→ What you will do: Exactly the lines below from the one with "pinky tip: (136, 170)" up to and including the one with "thumb ip: (1963, 964)" make up the answer, with nothing else added.
+++ Records to use +++
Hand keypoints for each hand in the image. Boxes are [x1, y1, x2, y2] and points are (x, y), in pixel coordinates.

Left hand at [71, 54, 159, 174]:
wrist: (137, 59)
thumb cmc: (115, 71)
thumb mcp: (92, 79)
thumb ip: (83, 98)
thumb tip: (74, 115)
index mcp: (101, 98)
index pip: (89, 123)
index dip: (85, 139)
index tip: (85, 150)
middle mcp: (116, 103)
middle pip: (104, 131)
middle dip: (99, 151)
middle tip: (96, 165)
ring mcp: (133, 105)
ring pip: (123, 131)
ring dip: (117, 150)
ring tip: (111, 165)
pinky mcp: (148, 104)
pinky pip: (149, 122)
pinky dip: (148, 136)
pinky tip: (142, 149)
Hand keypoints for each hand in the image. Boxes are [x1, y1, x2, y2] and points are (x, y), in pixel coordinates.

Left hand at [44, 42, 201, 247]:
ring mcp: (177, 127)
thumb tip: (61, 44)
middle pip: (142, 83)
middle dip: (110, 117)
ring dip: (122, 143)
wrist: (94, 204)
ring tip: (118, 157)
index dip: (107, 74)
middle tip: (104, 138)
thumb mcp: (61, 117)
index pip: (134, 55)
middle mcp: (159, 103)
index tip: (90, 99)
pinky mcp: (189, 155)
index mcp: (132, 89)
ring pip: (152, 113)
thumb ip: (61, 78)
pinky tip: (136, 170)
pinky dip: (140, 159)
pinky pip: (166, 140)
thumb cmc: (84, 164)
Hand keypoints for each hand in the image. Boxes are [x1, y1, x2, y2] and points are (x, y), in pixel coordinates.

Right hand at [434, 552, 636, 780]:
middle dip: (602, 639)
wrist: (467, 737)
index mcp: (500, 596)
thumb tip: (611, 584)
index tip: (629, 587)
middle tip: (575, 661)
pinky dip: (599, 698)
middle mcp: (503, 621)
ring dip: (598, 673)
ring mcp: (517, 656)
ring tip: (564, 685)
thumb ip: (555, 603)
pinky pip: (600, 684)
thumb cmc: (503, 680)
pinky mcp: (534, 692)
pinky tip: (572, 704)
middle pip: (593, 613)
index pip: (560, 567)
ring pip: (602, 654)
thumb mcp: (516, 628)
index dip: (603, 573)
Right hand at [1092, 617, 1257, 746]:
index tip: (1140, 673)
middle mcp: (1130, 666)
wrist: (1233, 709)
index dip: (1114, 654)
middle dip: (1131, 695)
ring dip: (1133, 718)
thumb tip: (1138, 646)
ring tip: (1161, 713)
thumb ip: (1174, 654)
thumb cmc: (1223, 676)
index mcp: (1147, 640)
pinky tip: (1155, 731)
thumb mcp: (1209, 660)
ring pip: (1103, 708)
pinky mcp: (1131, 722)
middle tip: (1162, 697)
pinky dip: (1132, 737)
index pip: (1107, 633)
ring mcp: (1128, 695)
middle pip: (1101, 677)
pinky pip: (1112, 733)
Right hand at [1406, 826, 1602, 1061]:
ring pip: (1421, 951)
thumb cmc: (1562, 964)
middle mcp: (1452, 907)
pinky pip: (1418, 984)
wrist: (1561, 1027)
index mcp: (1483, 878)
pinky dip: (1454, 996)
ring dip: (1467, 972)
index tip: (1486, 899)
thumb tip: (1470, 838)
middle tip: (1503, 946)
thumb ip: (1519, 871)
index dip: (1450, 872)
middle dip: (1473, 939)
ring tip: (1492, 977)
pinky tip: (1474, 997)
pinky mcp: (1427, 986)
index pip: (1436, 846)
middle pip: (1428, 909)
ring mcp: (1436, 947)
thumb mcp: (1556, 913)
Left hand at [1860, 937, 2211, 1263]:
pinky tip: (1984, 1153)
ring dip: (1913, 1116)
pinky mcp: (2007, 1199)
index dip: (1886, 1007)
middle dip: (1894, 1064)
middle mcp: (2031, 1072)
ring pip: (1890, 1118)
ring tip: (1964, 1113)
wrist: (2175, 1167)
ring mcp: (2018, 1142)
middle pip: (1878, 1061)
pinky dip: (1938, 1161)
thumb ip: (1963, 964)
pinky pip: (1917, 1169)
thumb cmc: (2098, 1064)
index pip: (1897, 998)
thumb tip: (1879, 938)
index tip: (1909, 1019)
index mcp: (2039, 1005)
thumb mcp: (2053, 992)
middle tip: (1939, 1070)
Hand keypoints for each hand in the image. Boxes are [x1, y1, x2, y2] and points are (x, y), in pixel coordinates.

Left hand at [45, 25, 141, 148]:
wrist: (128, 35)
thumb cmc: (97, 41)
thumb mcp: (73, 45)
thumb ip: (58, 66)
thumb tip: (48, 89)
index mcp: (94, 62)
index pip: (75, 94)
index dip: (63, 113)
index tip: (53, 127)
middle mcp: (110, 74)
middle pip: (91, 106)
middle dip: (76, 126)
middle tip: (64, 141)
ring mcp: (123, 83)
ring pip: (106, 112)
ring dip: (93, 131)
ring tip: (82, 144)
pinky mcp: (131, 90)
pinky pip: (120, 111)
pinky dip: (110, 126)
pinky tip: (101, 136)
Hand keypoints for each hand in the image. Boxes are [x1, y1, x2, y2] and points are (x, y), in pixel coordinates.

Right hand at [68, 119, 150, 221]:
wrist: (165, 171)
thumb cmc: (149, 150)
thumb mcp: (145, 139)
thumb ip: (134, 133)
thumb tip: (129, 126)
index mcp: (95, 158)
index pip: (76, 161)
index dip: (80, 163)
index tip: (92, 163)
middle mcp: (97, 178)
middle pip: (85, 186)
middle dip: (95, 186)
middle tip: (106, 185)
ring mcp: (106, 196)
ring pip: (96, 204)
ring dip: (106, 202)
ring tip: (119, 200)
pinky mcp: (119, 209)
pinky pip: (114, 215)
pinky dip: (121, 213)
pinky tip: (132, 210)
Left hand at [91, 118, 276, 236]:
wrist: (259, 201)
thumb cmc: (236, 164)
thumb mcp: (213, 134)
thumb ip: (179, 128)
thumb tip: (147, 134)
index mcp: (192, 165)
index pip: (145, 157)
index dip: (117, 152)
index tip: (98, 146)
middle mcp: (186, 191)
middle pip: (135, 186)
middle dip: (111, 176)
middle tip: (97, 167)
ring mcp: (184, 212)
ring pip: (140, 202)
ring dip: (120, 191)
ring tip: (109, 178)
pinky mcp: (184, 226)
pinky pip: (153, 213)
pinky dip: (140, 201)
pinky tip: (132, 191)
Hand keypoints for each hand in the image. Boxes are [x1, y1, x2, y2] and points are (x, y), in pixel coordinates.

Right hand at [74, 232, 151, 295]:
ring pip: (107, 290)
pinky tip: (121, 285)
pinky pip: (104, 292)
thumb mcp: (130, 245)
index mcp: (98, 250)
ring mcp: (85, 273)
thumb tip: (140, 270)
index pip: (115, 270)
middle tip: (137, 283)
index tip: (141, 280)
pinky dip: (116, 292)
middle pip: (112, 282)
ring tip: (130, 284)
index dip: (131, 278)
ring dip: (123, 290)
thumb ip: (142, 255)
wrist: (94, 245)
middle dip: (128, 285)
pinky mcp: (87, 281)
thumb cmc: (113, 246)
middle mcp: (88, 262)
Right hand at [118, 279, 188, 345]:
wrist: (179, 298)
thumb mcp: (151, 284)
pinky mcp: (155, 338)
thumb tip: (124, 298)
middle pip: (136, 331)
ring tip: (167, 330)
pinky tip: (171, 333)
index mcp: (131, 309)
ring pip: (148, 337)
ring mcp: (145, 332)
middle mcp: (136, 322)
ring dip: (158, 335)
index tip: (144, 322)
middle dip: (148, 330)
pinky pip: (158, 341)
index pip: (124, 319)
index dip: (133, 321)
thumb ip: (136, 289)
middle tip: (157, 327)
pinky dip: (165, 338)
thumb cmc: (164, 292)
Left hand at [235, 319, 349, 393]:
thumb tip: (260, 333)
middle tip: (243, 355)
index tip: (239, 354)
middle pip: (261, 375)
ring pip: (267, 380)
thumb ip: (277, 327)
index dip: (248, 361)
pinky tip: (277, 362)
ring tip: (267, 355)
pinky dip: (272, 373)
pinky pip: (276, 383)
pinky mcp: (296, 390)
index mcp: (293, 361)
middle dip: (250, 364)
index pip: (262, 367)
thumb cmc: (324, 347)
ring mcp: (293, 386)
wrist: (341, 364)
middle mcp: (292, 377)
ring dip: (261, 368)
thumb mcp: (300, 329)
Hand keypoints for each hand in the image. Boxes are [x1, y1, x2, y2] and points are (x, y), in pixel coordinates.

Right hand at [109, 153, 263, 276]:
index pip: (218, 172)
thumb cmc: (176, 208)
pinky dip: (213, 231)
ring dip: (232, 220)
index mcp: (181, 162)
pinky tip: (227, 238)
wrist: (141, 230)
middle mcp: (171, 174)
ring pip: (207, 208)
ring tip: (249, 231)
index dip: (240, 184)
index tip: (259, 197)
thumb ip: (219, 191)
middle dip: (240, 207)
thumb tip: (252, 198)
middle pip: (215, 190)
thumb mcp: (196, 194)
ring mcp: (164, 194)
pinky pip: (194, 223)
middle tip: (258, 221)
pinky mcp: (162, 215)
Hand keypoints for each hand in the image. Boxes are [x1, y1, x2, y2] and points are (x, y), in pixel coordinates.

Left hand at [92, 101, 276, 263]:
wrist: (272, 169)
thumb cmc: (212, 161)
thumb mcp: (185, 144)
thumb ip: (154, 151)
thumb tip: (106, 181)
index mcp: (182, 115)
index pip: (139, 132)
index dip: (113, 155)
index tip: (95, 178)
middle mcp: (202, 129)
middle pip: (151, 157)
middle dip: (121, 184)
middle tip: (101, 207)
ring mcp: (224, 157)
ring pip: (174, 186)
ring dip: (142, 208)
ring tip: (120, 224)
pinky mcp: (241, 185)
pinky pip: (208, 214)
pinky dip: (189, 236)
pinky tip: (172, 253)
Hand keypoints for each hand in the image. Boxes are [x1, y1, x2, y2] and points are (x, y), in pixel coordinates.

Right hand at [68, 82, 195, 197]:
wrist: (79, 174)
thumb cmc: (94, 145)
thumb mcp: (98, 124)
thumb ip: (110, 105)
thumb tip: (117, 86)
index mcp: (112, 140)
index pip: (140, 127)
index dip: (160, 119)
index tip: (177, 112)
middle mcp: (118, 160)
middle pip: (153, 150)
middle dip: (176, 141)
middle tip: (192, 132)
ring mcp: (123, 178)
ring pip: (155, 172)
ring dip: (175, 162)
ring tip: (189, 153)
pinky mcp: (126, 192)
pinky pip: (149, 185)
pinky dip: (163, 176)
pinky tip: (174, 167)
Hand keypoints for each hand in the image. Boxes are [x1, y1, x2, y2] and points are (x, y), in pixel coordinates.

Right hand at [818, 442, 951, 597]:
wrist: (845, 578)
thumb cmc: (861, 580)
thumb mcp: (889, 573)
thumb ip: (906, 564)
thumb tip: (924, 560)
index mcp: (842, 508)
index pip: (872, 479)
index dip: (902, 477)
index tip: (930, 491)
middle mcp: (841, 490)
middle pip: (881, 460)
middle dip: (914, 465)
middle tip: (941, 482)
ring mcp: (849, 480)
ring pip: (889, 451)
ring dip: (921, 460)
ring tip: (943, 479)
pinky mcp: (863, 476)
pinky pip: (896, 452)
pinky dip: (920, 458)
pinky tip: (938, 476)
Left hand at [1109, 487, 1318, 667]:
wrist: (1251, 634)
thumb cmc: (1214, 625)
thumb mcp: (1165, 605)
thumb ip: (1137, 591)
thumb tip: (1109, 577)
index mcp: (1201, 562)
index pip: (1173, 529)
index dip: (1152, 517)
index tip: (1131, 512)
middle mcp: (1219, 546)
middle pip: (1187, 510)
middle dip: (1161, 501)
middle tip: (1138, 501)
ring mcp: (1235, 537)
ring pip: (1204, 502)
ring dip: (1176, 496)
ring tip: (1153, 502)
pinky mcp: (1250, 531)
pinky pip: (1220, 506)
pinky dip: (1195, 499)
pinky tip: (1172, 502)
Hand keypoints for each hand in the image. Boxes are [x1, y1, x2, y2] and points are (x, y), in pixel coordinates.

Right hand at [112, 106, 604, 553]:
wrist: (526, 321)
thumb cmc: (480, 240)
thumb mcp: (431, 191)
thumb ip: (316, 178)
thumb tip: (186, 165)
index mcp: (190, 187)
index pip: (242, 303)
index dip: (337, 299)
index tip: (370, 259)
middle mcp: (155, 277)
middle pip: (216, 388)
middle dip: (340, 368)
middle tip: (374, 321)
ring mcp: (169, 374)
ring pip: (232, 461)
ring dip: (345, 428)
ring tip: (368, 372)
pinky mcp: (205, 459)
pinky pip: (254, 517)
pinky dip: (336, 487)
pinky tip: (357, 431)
+++
→ Response to the exercise:
pinky tip: (136, 170)
pinky dip: (140, 159)
pinky pip: (166, 140)
thumb cmc: (84, 164)
Hand keypoints for each hand in the image. Boxes are [x1, y1, x2, y2] and points are (x, y), in pixel coordinates.

Right hand at [434, 552, 636, 780]:
middle dip: (602, 639)
wrist: (467, 737)
index mcp: (500, 596)
thumb tip: (611, 584)
index tip: (629, 587)
middle tip: (575, 661)
pinky dip: (599, 698)
middle mcp: (503, 621)
ring dip: (598, 673)
ring mcp: (517, 656)
ring tip: (564, 685)
thumb ip: (555, 603)
pinky pip: (600, 684)
thumb cmc: (503, 680)
pinky mcp: (534, 692)
pinky tip: (572, 704)
middle pip: (593, 613)
index pip: (560, 567)
ring pip: (602, 654)
thumb mcp: (516, 628)
index dip: (603, 573)
Right hand at [1092, 617, 1257, 746]:
index tip: (1140, 673)
middle mcp: (1130, 666)
wrist: (1233, 709)
index dip: (1114, 654)
middle dip: (1131, 695)
ring dip: (1133, 718)
thumb tip: (1138, 646)
ring tip: (1161, 713)
thumb ip: (1174, 654)
thumb cmc: (1223, 676)
index mcp: (1147, 640)
pinky tip: (1155, 731)
thumb mcp: (1209, 660)
ring pip: (1103, 708)
pinky mcp: (1131, 722)
middle tip: (1162, 697)
pinky dip: (1132, 737)
index pip: (1107, 633)
ring mcp: (1128, 695)
middle pip: (1101, 677)
pinky pip: (1112, 733)
Right hand at [1406, 826, 1602, 1061]:
ring pip: (1421, 951)
thumb cmc: (1562, 964)
middle mcp: (1452, 907)
pinky pip: (1418, 984)
wrist: (1561, 1027)
index mcp: (1483, 878)
pinky dip: (1454, 996)
ring dip: (1467, 972)
index tip: (1486, 899)
thumb tip: (1470, 838)
middle tip: (1503, 946)
thumb ip: (1519, 871)
index dip: (1450, 872)
middle dip: (1473, 939)
ring tip: (1492, 977)
pinky tip: (1474, 997)
pinky mcp: (1427, 986)
index pip: (1436, 846)
middle pip: (1428, 909)
ring mcp: (1436, 947)
thumb mcp: (1556, 913)
Left hand at [1860, 937, 2211, 1263]:
pinky tip: (1984, 1153)
ring dip: (1913, 1116)
pinky mcp: (2007, 1199)
index dip: (1886, 1007)
middle dip: (1894, 1064)
middle mcp: (2031, 1072)
ring pip: (1890, 1118)
ring tip: (1964, 1113)
wrist: (2175, 1167)
ring mcp: (2018, 1142)
middle pip: (1878, 1061)
pinky dip: (1938, 1161)
thumb ip: (1963, 964)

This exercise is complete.